Cette fixité dura plusieurs minutes, jusqu’à ce que l’effroyable bouleversement de la raison fût accompli.

Alors il jeta un grand cri suivi d’un long éclat de rire et se précipita par les escaliers.

Un quart d’heure après, la chambre de Valentine se rouvrit, et le comte de Monte-Cristo reparut.

Pâle, l’œil morne, la poitrine oppressée, tous les traits de cette figure ordinairement si calme et si noble étaient bouleversés par la douleur.

Il tenait dans ses bras l’enfant, auquel aucun secours n’avait pu rendre la vie.

Il mit un genou en terre et le déposa religieusement près de sa mère, la tête posée sur sa poitrine.

Puis, se relevant, il sortit, et rencontrant un domestique sur l’escalier:

«Où est M. de Villefort?» demanda-t-il.

Le domestique, sans lui répondre, étendit la main du côté du jardin.

Monte-Cristo descendit le perron, s’avança vers l’endroit désigné, et vit, au milieu de ses serviteurs faisant cercle autour de lui, Villefort une bêche à la main, et fouillant la terre avec une espèce de rage.

«Ce n’est pas encore ici, disait-il, ce n’est pas encore ici.

Et il fouillait plus loin.

Monte-Cristo s’approcha de lui, et tout bas:

«Monsieur, lui dit-il d’un ton presque humble, vous avez perdu un fils, mais…»

Villefort l’interrompit; il n’avait ni écouté ni entendu.

«Oh! je le retrouverai, dit-il; vous avez beau prétendre qu’il n’y est pas, je le retrouverai, dussé-je le chercher jusqu’au jour du Jugement dernier.

Monte-Cristo recula avec terreur.

«Oh! dit-il, il est fou!»

Et, comme s’il eût craint que les murs de la maison maudite ne s’écroulassent sur lui, il s’élança dans la rue, doutant pour la première fois qu’il eût le droit de faire ce qu’il avait fait.

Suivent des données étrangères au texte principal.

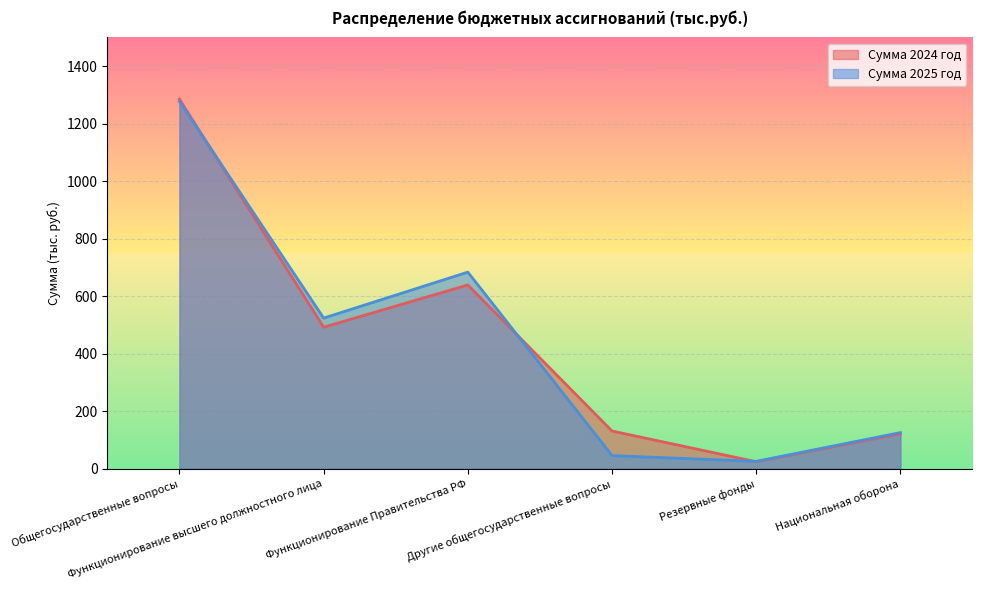

What is the total value across all series at Резервные фонды?

48.8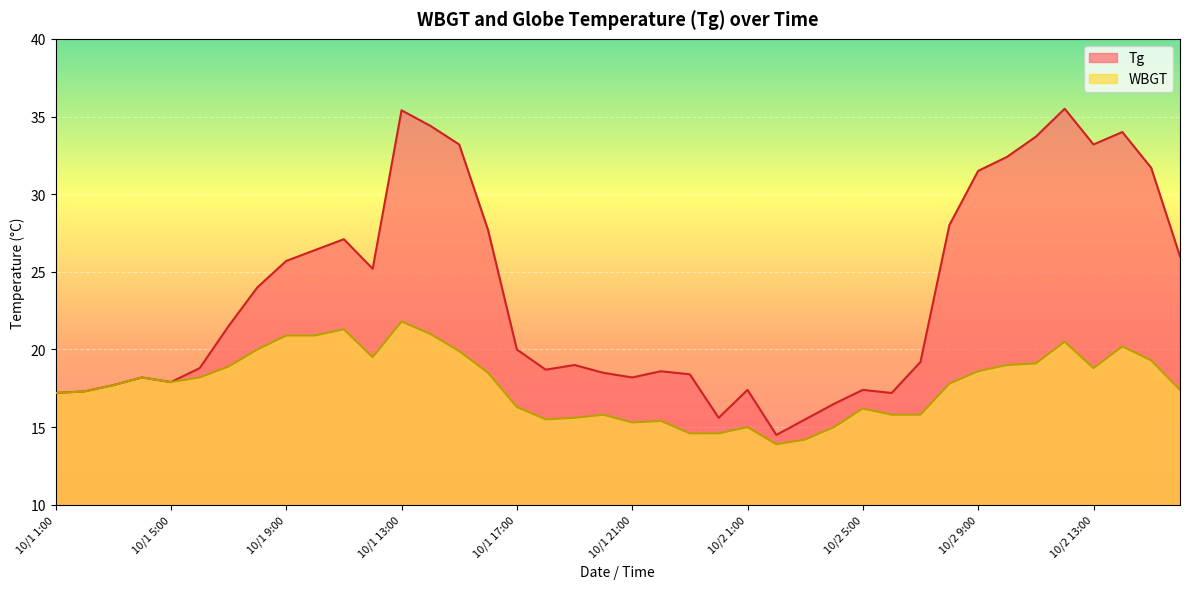

How many lines are shown in the chart?

2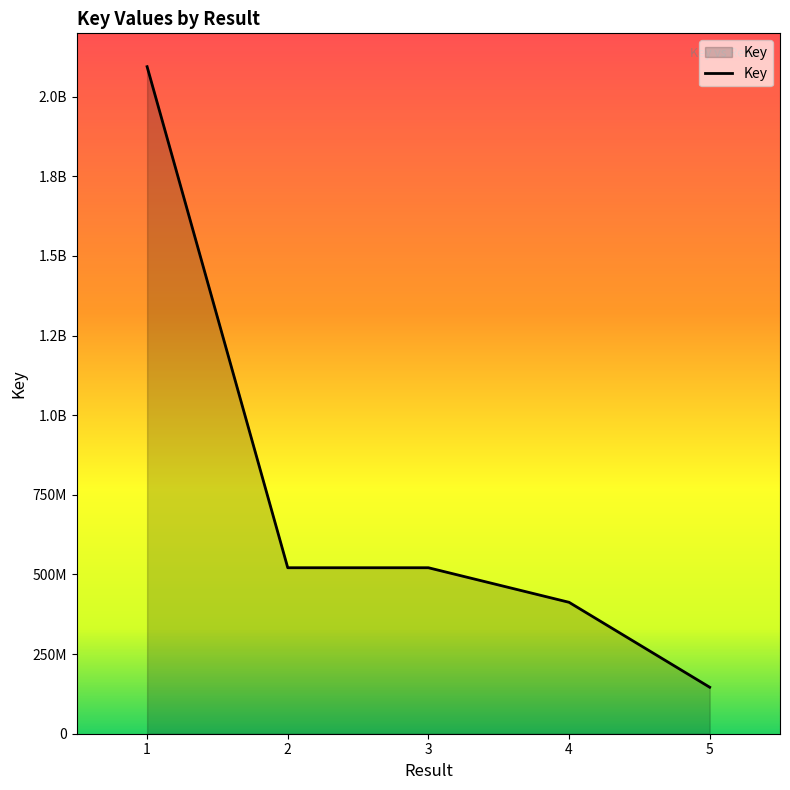

Does the chart have visible grid lines?

No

«Oh! assez, assez comme cela, dit-il, sauvons le dernier.»

En rentrant chez lui, Monte-Cristo rencontra Morrel, qui errait dans l’hôtel des Champs-Élysées, silencieux comme une ombre qui attend le moment fixé par Dieu pour rentrer dans son tombeau.

«Apprêtez-vous, Maximilien, lui dit-il avec un sourire, nous quittons Paris demain.

– N’avez-vous plus rien à y faire? demanda Morrel.

– Non, répondit Monte-Cristo, et Dieu veuille que je n’y aie pas trop fait!»